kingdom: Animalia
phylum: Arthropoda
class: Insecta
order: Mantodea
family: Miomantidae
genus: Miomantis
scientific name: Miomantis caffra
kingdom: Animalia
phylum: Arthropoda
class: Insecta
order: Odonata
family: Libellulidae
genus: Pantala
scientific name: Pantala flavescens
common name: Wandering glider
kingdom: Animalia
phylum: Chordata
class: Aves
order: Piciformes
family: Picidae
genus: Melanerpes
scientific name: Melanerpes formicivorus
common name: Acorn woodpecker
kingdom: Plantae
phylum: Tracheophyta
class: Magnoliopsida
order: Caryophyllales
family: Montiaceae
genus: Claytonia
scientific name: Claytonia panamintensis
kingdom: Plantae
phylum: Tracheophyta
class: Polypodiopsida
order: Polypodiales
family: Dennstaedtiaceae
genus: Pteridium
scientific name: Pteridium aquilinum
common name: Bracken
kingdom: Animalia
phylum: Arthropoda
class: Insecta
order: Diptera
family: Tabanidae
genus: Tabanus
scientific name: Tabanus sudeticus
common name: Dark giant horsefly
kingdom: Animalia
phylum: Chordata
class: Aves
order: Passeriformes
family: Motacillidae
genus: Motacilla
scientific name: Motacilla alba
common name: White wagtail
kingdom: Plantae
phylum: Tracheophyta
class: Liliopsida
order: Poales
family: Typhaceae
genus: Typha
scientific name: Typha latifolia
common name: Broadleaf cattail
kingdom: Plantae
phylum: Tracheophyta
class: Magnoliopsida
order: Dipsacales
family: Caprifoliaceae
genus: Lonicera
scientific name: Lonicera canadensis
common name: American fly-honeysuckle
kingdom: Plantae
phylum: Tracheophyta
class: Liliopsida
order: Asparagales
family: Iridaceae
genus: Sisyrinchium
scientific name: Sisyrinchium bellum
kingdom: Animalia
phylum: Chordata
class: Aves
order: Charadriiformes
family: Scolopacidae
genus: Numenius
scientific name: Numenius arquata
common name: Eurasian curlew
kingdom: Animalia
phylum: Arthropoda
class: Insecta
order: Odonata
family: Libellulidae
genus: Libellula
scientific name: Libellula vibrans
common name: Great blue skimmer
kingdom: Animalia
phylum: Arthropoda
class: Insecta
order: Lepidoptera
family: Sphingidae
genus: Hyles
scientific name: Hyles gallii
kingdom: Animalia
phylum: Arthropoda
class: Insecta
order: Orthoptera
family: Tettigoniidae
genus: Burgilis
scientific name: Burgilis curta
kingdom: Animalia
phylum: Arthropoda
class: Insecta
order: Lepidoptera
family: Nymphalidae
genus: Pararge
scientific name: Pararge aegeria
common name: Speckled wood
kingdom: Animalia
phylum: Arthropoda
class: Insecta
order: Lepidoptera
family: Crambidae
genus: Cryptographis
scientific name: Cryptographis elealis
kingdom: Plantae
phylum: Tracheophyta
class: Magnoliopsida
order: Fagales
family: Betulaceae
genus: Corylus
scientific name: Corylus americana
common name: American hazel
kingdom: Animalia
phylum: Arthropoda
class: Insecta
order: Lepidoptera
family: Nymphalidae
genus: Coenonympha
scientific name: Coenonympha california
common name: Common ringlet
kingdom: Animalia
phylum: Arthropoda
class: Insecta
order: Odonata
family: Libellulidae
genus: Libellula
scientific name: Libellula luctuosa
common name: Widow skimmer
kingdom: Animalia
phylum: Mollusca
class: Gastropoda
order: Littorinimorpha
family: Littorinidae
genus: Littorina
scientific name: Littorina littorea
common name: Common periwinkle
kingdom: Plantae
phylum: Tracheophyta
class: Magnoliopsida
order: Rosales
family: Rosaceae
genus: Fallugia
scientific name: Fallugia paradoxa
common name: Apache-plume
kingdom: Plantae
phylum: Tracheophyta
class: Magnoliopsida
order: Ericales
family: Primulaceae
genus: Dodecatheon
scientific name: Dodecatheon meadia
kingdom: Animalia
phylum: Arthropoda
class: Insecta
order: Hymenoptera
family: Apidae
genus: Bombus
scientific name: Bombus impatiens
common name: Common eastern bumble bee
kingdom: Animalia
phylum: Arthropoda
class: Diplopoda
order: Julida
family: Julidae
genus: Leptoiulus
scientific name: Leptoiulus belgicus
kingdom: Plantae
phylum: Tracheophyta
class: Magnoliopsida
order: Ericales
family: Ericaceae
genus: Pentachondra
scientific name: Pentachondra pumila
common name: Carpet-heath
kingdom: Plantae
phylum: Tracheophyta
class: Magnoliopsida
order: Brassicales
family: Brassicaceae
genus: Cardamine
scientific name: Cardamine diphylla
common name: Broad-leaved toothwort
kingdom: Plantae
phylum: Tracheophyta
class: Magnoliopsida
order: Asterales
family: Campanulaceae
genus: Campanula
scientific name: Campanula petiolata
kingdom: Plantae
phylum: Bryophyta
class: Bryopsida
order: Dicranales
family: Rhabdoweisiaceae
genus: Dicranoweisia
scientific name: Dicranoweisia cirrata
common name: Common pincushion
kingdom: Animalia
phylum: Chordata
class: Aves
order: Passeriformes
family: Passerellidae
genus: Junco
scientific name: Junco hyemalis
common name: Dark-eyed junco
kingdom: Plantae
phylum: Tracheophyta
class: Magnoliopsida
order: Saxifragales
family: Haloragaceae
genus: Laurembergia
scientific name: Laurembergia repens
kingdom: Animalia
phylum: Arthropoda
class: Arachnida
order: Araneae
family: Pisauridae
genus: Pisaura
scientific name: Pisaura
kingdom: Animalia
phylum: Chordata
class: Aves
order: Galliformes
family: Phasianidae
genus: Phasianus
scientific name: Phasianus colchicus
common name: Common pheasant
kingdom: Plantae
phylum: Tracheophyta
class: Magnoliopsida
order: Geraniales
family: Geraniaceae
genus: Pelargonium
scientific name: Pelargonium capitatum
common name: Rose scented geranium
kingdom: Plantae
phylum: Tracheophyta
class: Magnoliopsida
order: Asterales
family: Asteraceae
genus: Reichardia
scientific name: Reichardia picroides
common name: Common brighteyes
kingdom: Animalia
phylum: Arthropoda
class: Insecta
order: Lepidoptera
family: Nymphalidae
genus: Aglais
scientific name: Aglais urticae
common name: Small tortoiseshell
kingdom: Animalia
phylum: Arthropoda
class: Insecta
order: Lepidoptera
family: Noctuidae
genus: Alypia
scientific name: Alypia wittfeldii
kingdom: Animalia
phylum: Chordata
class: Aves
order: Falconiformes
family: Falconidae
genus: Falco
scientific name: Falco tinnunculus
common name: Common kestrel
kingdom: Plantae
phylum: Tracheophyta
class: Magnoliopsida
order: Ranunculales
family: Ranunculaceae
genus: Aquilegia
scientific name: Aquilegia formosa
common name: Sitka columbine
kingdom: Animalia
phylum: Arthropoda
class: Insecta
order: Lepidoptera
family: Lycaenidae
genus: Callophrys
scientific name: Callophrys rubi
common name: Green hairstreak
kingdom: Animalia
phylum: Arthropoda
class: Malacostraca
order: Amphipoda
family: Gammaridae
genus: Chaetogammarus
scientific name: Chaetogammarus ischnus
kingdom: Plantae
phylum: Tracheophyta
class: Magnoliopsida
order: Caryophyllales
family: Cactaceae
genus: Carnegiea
────
Present every line of the listing above as a numbered list, leaving out any blank lines.

Expected output:
1. kingdom: Animalia
2. phylum: Arthropoda
3. class: Insecta
4. order: Mantodea
5. family: Miomantidae
6. genus: Miomantis
7. scientific name: Miomantis caffra
8. kingdom: Animalia
9. phylum: Arthropoda
10. class: Insecta
11. order: Odonata
12. family: Libellulidae
13. genus: Pantala
14. scientific name: Pantala flavescens
15. common name: Wandering glider
16. kingdom: Animalia
17. phylum: Chordata
18. class: Aves
19. order: Piciformes
20. family: Picidae
21. genus: Melanerpes
22. scientific name: Melanerpes formicivorus
23. common name: Acorn woodpecker
24. kingdom: Plantae
25. phylum: Tracheophyta
26. class: Magnoliopsida
27. order: Caryophyllales
28. family: Montiaceae
29. genus: Claytonia
30. scientific name: Claytonia panamintensis
31. kingdom: Plantae
32. phylum: Tracheophyta
33. class: Polypodiopsida
34. order: Polypodiales
35. family: Dennstaedtiaceae
36. genus: Pteridium
37. scientific name: Pteridium aquilinum
38. common name: Bracken
39. kingdom: Animalia
40. phylum: Arthropoda
41. class: Insecta
42. order: Diptera
43. family: Tabanidae
44. genus: Tabanus
45. scientific name: Tabanus sudeticus
46. common name: Dark giant horsefly
47. kingdom: Animalia
48. phylum: Chordata
49. class: Aves
50. order: Passeriformes
51. family: Motacillidae
52. genus: Motacilla
53. scientific name: Motacilla alba
54. common name: White wagtail
55. kingdom: Plantae
56. phylum: Tracheophyta
57. class: Liliopsida
58. order: Poales
59. family: Typhaceae
60. genus: Typha
61. scientific name: Typha latifolia
62. common name: Broadleaf cattail
63. kingdom: Plantae
64. phylum: Tracheophyta
65. class: Magnoliopsida
66. order: Dipsacales
67. family: Caprifoliaceae
68. genus: Lonicera
69. scientific name: Lonicera canadensis
70. common name: American fly-honeysuckle
71. kingdom: Plantae
72. phylum: Tracheophyta
73. class: Liliopsida
74. order: Asparagales
75. family: Iridaceae
76. genus: Sisyrinchium
77. scientific name: Sisyrinchium bellum
78. kingdom: Animalia
79. phylum: Chordata
80. class: Aves
81. order: Charadriiformes
82. family: Scolopacidae
83. genus: Numenius
84. scientific name: Numenius arquata
85. common name: Eurasian curlew
86. kingdom: Animalia
87. phylum: Arthropoda
88. class: Insecta
89. order: Odonata
90. family: Libellulidae
91. genus: Libellula
92. scientific name: Libellula vibrans
93. common name: Great blue skimmer
94. kingdom: Animalia
95. phylum: Arthropoda
96. class: Insecta
97. order: Lepidoptera
98. family: Sphingidae
99. genus: Hyles
100. scientific name: Hyles gallii
101. kingdom: Animalia
102. phylum: Arthropoda
103. class: Insecta
104. order: Orthoptera
105. family: Tettigoniidae
106. genus: Burgilis
107. scientific name: Burgilis curta
108. kingdom: Animalia
109. phylum: Arthropoda
110. class: Insecta
111. order: Lepidoptera
112. family: Nymphalidae
113. genus: Pararge
114. scientific name: Pararge aegeria
115. common name: Speckled wood
116. kingdom: Animalia
117. phylum: Arthropoda
118. class: Insecta
119. order: Lepidoptera
120. family: Crambidae
121. genus: Cryptographis
122. scientific name: Cryptographis elealis
123. kingdom: Plantae
124. phylum: Tracheophyta
125. class: Magnoliopsida
126. order: Fagales
127. family: Betulaceae
128. genus: Corylus
129. scientific name: Corylus americana
130. common name: American hazel
131. kingdom: Animalia
132. phylum: Arthropoda
133. class: Insecta
134. order: Lepidoptera
135. family: Nymphalidae
136. genus: Coenonympha
137. scientific name: Coenonympha california
138. common name: Common ringlet
139. kingdom: Animalia
140. phylum: Arthropoda
141. class: Insecta
142. order: Odonata
143. family: Libellulidae
144. genus: Libellula
145. scientific name: Libellula luctuosa
146. common name: Widow skimmer
147. kingdom: Animalia
148. phylum: Mollusca
149. class: Gastropoda
150. order: Littorinimorpha
151. family: Littorinidae
152. genus: Littorina
153. scientific name: Littorina littorea
154. common name: Common periwinkle
155. kingdom: Plantae
156. phylum: Tracheophyta
157. class: Magnoliopsida
158. order: Rosales
159. family: Rosaceae
160. genus: Fallugia
161. scientific name: Fallugia paradoxa
162. common name: Apache-plume
163. kingdom: Plantae
164. phylum: Tracheophyta
165. class: Magnoliopsida
166. order: Ericales
167. family: Primulaceae
168. genus: Dodecatheon
169. scientific name: Dodecatheon meadia
170. kingdom: Animalia
171. phylum: Arthropoda
172. class: Insecta
173. order: Hymenoptera
174. family: Apidae
175. genus: Bombus
176. scientific name: Bombus impatiens
177. common name: Common eastern bumble bee
178. kingdom: Animalia
179. phylum: Arthropoda
180. class: Diplopoda
181. order: Julida
182. family: Julidae
183. genus: Leptoiulus
184. scientific name: Leptoiulus belgicus
185. kingdom: Plantae
186. phylum: Tracheophyta
187. class: Magnoliopsida
188. order: Ericales
189. family: Ericaceae
190. genus: Pentachondra
191. scientific name: Pentachondra pumila
192. common name: Carpet-heath
193. kingdom: Plantae
194. phylum: Tracheophyta
195. class: Magnoliopsida
196. order: Brassicales
197. family: Brassicaceae
198. genus: Cardamine
199. scientific name: Cardamine diphylla
200. common name: Broad-leaved toothwort
201. kingdom: Plantae
202. phylum: Tracheophyta
203. class: Magnoliopsida
204. order: Asterales
205. family: Campanulaceae
206. genus: Campanula
207. scientific name: Campanula petiolata
208. kingdom: Plantae
209. phylum: Bryophyta
210. class: Bryopsida
211. order: Dicranales
212. family: Rhabdoweisiaceae
213. genus: Dicranoweisia
214. scientific name: Dicranoweisia cirrata
215. common name: Common pincushion
216. kingdom: Animalia
217. phylum: Chordata
218. class: Aves
219. order: Passeriformes
220. family: Passerellidae
221. genus: Junco
222. scientific name: Junco hyemalis
223. common name: Dark-eyed junco
224. kingdom: Plantae
225. phylum: Tracheophyta
226. class: Magnoliopsida
227. order: Saxifragales
228. family: Haloragaceae
229. genus: Laurembergia
230. scientific name: Laurembergia repens
231. kingdom: Animalia
232. phylum: Arthropoda
233. class: Arachnida
234. order: Araneae
235. family: Pisauridae
236. genus: Pisaura
237. scientific name: Pisaura
238. kingdom: Animalia
239. phylum: Chordata
240. class: Aves
241. order: Galliformes
242. family: Phasianidae
243. genus: Phasianus
244. scientific name: Phasianus colchicus
245. common name: Common pheasant
246. kingdom: Plantae
247. phylum: Tracheophyta
248. class: Magnoliopsida
249. order: Geraniales
250. family: Geraniaceae
251. genus: Pelargonium
252. scientific name: Pelargonium capitatum
253. common name: Rose scented geranium
254. kingdom: Plantae
255. phylum: Tracheophyta
256. class: Magnoliopsida
257. order: Asterales
258. family: Asteraceae
259. genus: Reichardia
260. scientific name: Reichardia picroides
261. common name: Common brighteyes
262. kingdom: Animalia
263. phylum: Arthropoda
264. class: Insecta
265. order: Lepidoptera
266. family: Nymphalidae
267. genus: Aglais
268. scientific name: Aglais urticae
269. common name: Small tortoiseshell
270. kingdom: Animalia
271. phylum: Arthropoda
272. class: Insecta
273. order: Lepidoptera
274. family: Noctuidae
275. genus: Alypia
276. scientific name: Alypia wittfeldii
277. kingdom: Animalia
278. phylum: Chordata
279. class: Aves
280. order: Falconiformes
281. family: Falconidae
282. genus: Falco
283. scientific name: Falco tinnunculus
284. common name: Common kestrel
285. kingdom: Plantae
286. phylum: Tracheophyta
287. class: Magnoliopsida
288. order: Ranunculales
289. family: Ranunculaceae
290. genus: Aquilegia
291. scientific name: Aquilegia formosa
292. common name: Sitka columbine
293. kingdom: Animalia
294. phylum: Arthropoda
295. class: Insecta
296. order: Lepidoptera
297. family: Lycaenidae
298. genus: Callophrys
299. scientific name: Callophrys rubi
300. common name: Green hairstreak
301. kingdom: Animalia
302. phylum: Arthropoda
303. class: Malacostraca
304. order: Amphipoda
305. family: Gammaridae
306. genus: Chaetogammarus
307. scientific name: Chaetogammarus ischnus
308. kingdom: Plantae
309. phylum: Tracheophyta
310. class: Magnoliopsida
311. order: Caryophyllales
312. family: Cactaceae
313. genus: Carnegiea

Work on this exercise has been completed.